From pro tennis and big-money camel races to PGA golf and the world's richest thoroughbred purse, Dubai is a burgeoning sports mecca—with a 50-million-square-foot "sports city" in the works to prove it. By Austin Kelley

April 2007

Dubai Sports City

A computer-generated rendering of Dubai Sports City. (Photo: gettyimages.com)

Sports fans love to argue about which cities and countries enjoy the most vibrant sports cultures. Boston? Chicago? London? Melbourne? Italy? Brazil?

Recently, however, a new contender has emerged: Dubai. The emirate has poured millions into newly imported athletic pursuits like snowboarding and golf, and revived traditional contests like camel racing.

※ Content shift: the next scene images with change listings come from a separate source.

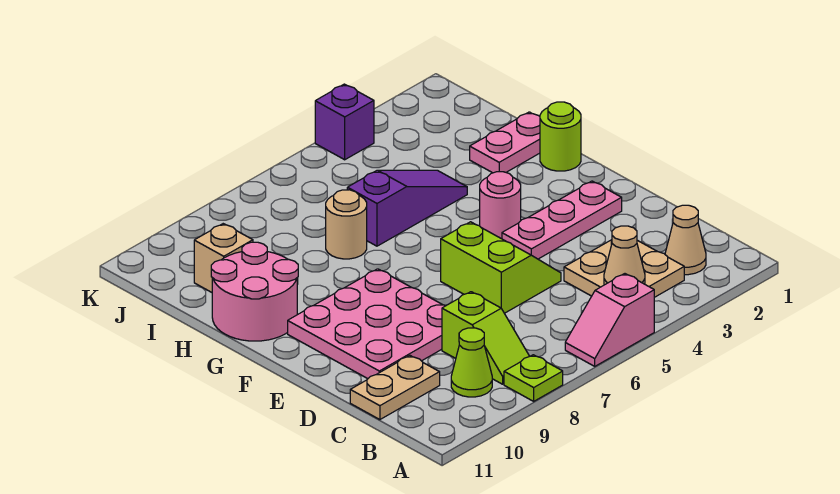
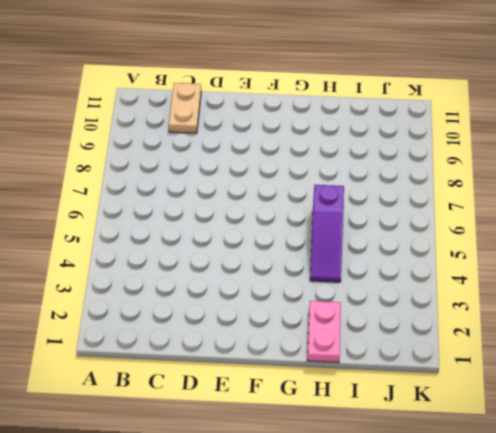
none -> pink 1x2 slope [565,274,654,366]
none -> lime 1x1 plate [504,355,563,401]
none -> tan 1x1 cone [665,205,706,275]

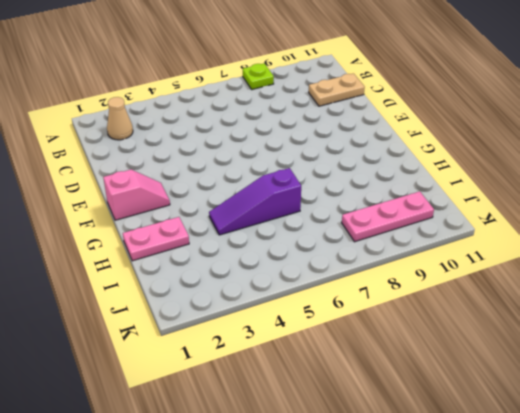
pink 1x2 slope [103,170,170,220] -> pink 1x2 slope moved to [565,274,654,366]
pink 1x3 plate [342,191,434,242] -> pink 1x3 plate moved to [502,181,622,259]
none -> tan 2x2 plate [564,240,684,297]
none -> lime 1x2 slope [442,292,530,384]
none -> lime 1x1 cone [451,328,492,397]

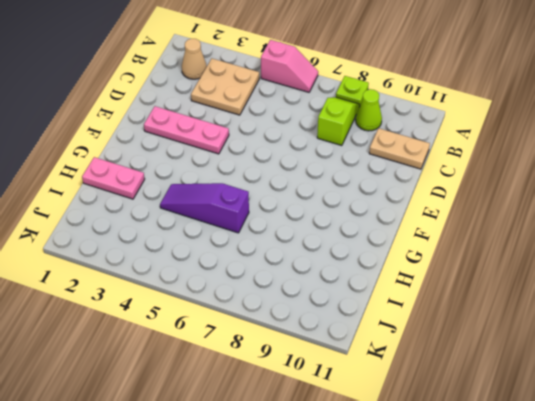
none -> lime 2x2 slope [441,222,561,313]
none -> pink 3x3 plate [288,269,446,379]
none -> pink 1x1 round brick [480,172,521,239]

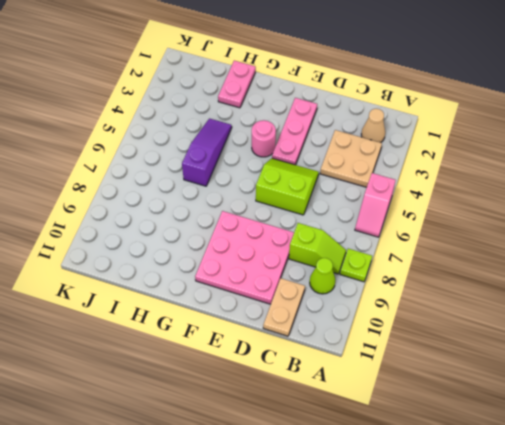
none -> lime 1x1 round brick [540,102,581,171]
none -> pink 2x2 round brick [211,242,298,341]
none -> tan 1x1 round brick [326,190,367,259]

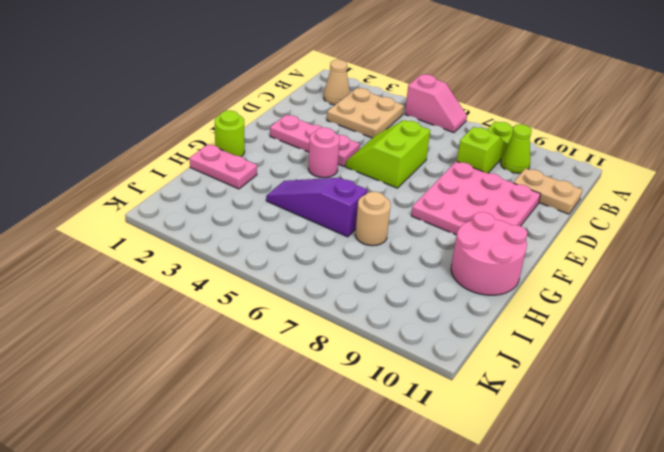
none -> tan 1x1 brick [194,224,253,292]
none -> purple 1x1 brick [315,84,374,160]
none -> tan 1x1 cone [604,226,645,285]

And developers are now going even further, creating an entire mini-metropolis, an athletic mecca in the desert dedicated to sports. Residents of Dubai Sports City will live in villas nestled among four stadiums, four sports academies, a golf course, and a sports-themed shopping mall.

While the creators of this 50-million-square-foot planned community say it was "inspired by the greatest cities in the world," no other city has ever been designed specifically as "a place where sport is life, champions live, and legends are made." Legends usually take time to develop—but in Dubai, where it's perfectly reasonable to build a theme park the size of a major city, anything is possible.

The Dubai sports explosion is not the result of grass-roots growth but a promotional push not dissimilar to Wayne Gretzky's famous move to Los Angeles. International sports are fairly new in the emirate—the Dubai World Cup, the world's richest horse race, has only been around for 10 years—and they keep coming. Sports City's planners are also building a cricket stadium and a field hockey facility. Neither sport is currently popular in the UAE—but if you build it, the reasoning goes, the players will come.

Manchester United's brilliant Portuguese winger, Ronaldo, recently flew in to bestow his seal of approval on Man U's facility, located at the Al Wasl Sports Club. Dubai Sports City's golf course is designed by South African Ernie Els, the tennis school bears the name of Englishman David Lloyd, and Tiger Woods's old coach's imprimatur is all over the Butch Harmon School of Golf. There's even an outpost of Bradenton Academy, the Florida prep school where athletic prodigies prosper.

As the developers of Dubai Sports City like to say, "the future of sport and the future of living is nearer than you might think."

GOLF

The Dubai Desert Classic has become an annual stop on the PGA tour. With the help of generous appearance fees, the tournament draws the best golfers in the world. It is staged at the "desert miracle," a sprawling grass course at the Emirates Golf Club, replete with Bedouin tent architecture. As a matter of fact, these days Dubai is teeming with desert miracles—landscaped hills and grasslands designed by pros like Greg Norman, Vijay Singh, and the aforementioned Els.

RUGBY

To underscore the sport's foreign roots, Dubai's rugby team is called the Dubai Exiles. This doesn't mean the sport is shunned; exiles have been playing it for decades, and the Rugby Sevens tournament is one of the more established contests in town. Last year the three-day event drew nearly 70,000 people and featured not only professionals from Fiji and France but local teams, a women's division, and cheerleaders.

CAMEL RACING

Camel racing is a traditional sport that has seen a resurgence sparked by prize money and governmental incentives. Once informal events staged at festivals and weddings, races are now held at specialized tracks like the Nad Al Sheba on the outskirts of the city. Make no mistake: camel breeding is serious business. Special reproduction centers and embryo transfer clinics produce racing camels that can fetch almost $200,000.

DHOW RACING

One of Dubai's most elegant sports is dhow racing, featuring sleek wooden boats that local tradesmen have been using for centuries. In the 1980s, the UAE minister of finance and industry, Sheikh Hamdan Bin Rashid Al Maktoum, initiated a dhow racing series; the season now lasts from September to May. At the start of a race, crews hoist the monumental lateen sails and the vessels whip through the bay. As they near the finish, watch them cruise past 300 artificial islands built to resemble a world map.